■ **What needs to be done**
Every line from the one that includes "left ear: (197, 89)" to the end of the entries should be written out exactly, with the first and last included.

━━━━━ Record extracts

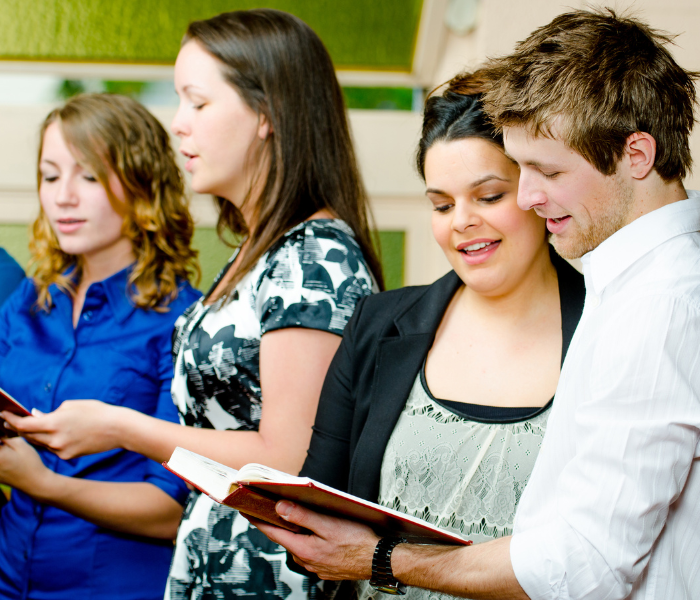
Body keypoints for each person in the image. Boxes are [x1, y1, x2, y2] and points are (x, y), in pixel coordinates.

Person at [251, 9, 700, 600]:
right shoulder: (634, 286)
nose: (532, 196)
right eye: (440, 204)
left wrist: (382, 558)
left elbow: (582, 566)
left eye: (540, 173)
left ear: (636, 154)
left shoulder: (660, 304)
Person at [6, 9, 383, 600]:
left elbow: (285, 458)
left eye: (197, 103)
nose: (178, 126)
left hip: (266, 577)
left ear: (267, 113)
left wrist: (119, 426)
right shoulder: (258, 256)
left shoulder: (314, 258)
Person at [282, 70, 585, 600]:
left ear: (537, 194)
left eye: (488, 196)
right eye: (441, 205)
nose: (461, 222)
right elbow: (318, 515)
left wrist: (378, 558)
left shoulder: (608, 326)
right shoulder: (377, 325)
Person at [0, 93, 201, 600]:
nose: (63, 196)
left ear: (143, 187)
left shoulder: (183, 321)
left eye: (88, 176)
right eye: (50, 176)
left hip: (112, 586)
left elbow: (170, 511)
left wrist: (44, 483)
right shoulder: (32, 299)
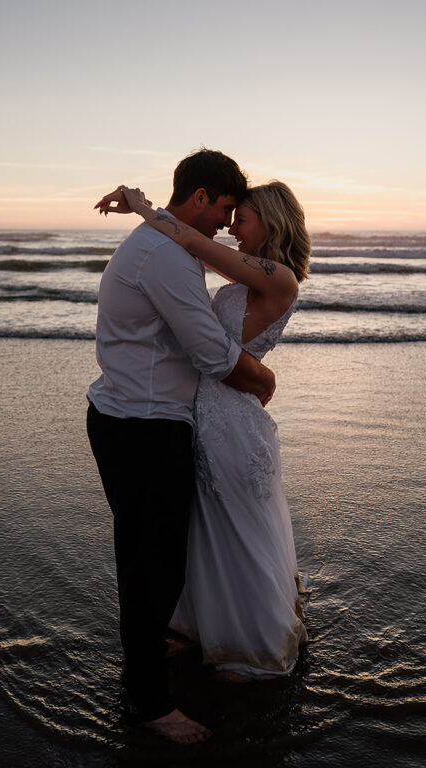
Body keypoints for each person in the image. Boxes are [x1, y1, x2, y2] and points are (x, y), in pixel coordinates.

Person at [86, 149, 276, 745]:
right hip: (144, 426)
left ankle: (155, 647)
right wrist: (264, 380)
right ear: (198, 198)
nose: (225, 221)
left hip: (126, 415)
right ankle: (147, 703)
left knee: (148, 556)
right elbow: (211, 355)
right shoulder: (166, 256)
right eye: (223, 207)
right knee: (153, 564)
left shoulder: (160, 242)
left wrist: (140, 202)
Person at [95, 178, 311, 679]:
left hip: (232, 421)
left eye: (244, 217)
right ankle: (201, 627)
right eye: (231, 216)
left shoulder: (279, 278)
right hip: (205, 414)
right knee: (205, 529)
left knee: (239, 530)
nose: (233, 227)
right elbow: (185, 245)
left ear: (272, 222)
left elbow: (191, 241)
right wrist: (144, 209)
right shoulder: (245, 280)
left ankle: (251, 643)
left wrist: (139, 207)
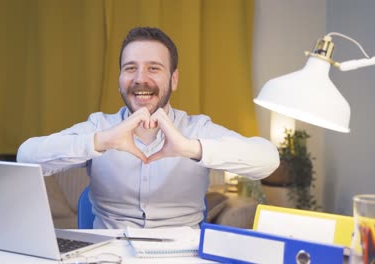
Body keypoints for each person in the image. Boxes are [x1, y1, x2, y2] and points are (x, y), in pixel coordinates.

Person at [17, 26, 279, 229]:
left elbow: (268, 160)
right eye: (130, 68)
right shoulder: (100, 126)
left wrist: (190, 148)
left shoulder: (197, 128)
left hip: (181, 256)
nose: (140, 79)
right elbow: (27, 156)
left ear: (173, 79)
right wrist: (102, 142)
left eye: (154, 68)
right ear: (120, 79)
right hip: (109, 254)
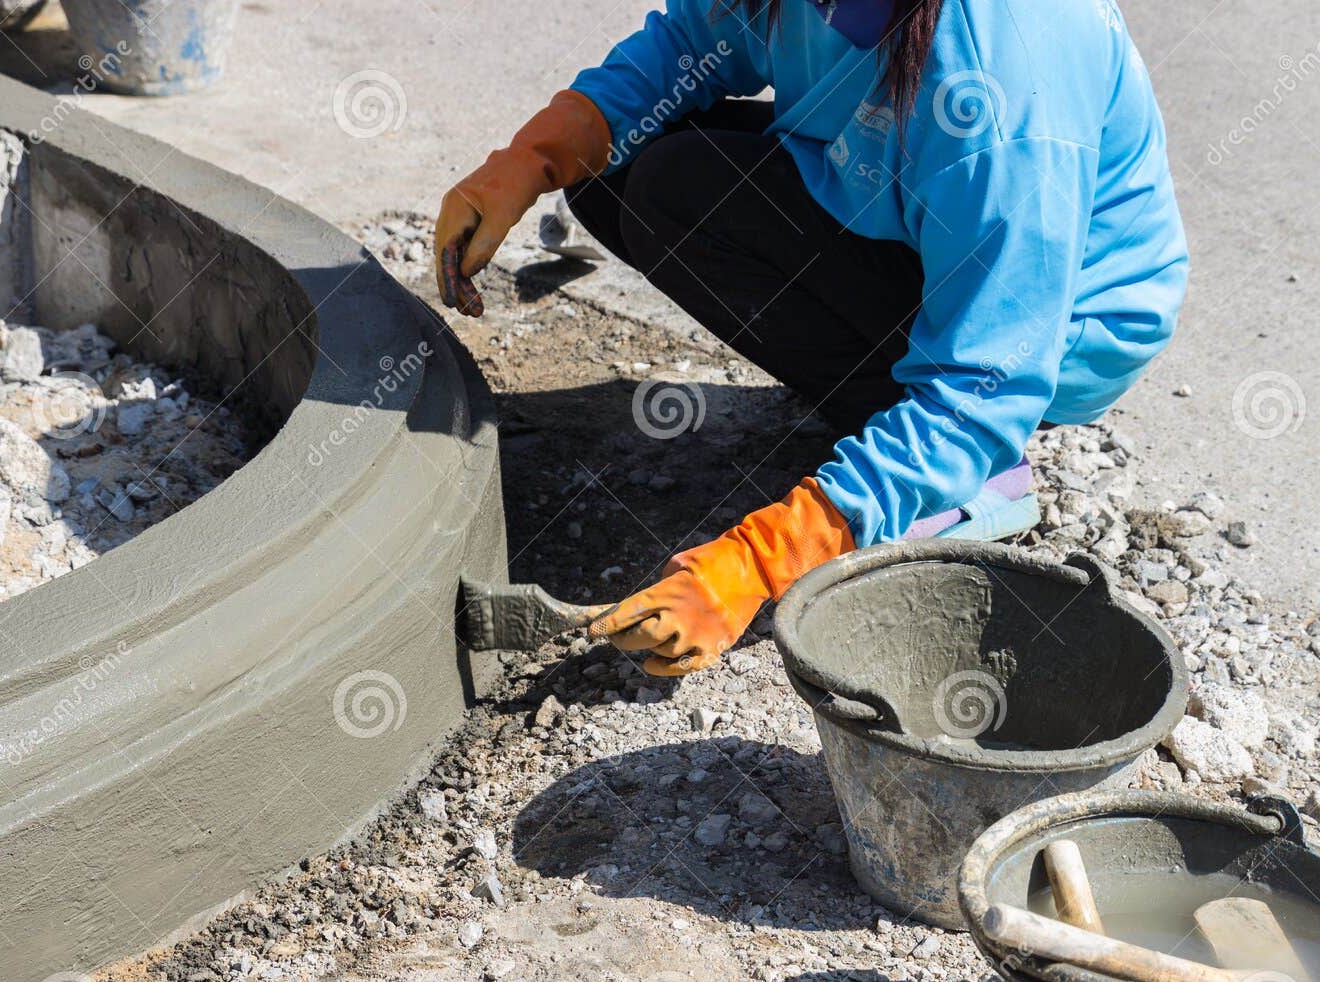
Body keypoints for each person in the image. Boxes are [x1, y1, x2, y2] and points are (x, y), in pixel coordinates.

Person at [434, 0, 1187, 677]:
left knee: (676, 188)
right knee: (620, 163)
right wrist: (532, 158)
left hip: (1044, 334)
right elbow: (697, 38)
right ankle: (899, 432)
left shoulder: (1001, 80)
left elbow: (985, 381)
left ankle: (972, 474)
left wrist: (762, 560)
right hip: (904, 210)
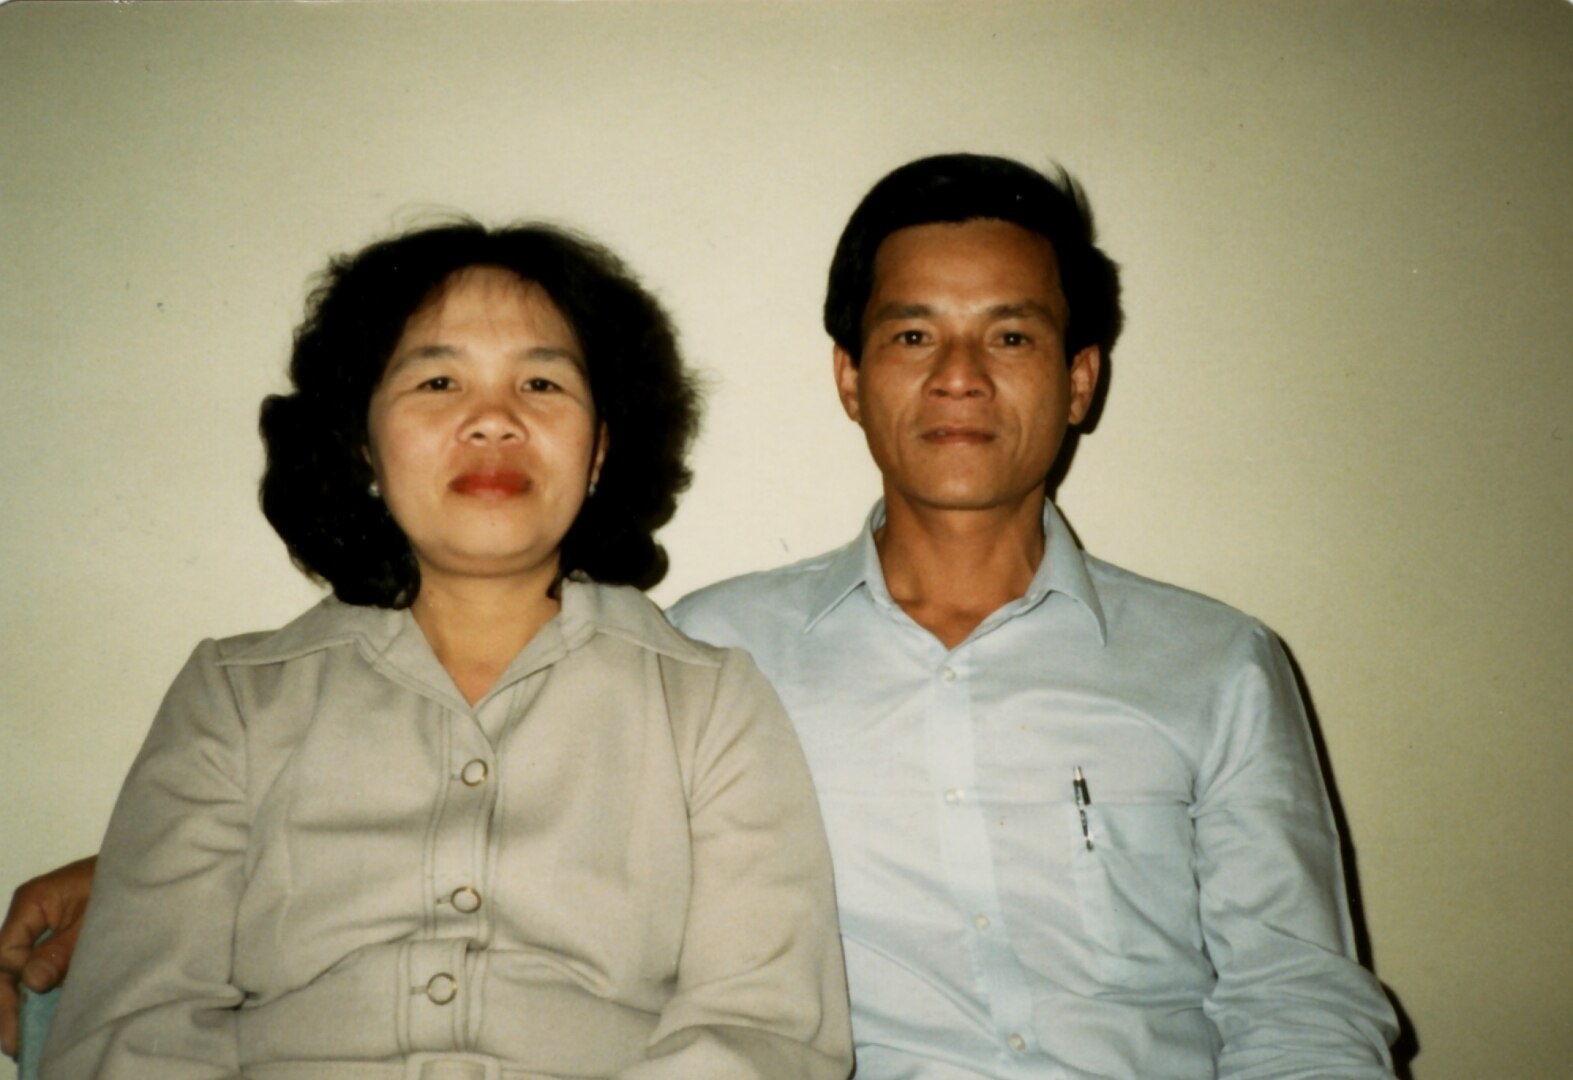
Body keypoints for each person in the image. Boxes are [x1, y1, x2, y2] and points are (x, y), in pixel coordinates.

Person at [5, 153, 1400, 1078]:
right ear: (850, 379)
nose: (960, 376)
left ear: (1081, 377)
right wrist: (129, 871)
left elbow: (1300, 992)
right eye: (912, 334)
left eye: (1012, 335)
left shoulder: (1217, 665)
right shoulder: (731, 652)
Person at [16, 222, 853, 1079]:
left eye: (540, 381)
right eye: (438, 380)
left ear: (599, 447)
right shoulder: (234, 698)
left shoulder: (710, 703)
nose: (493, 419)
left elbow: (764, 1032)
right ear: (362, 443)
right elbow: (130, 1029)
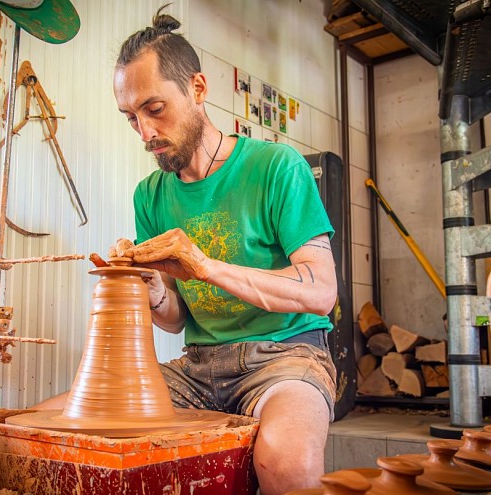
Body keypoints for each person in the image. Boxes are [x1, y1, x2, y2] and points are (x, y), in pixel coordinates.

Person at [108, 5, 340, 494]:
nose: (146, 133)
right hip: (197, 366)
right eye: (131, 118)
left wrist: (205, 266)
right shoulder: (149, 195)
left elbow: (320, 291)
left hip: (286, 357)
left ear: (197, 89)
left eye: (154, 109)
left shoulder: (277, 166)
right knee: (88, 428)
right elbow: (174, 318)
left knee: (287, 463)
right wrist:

━━━━━━━━━━

■ **Solution to this exercise**
left ear: (197, 89)
left eye: (154, 109)
left shoulder: (277, 166)
right knee: (88, 428)
right elbow: (174, 318)
left knee: (287, 463)
right wrist:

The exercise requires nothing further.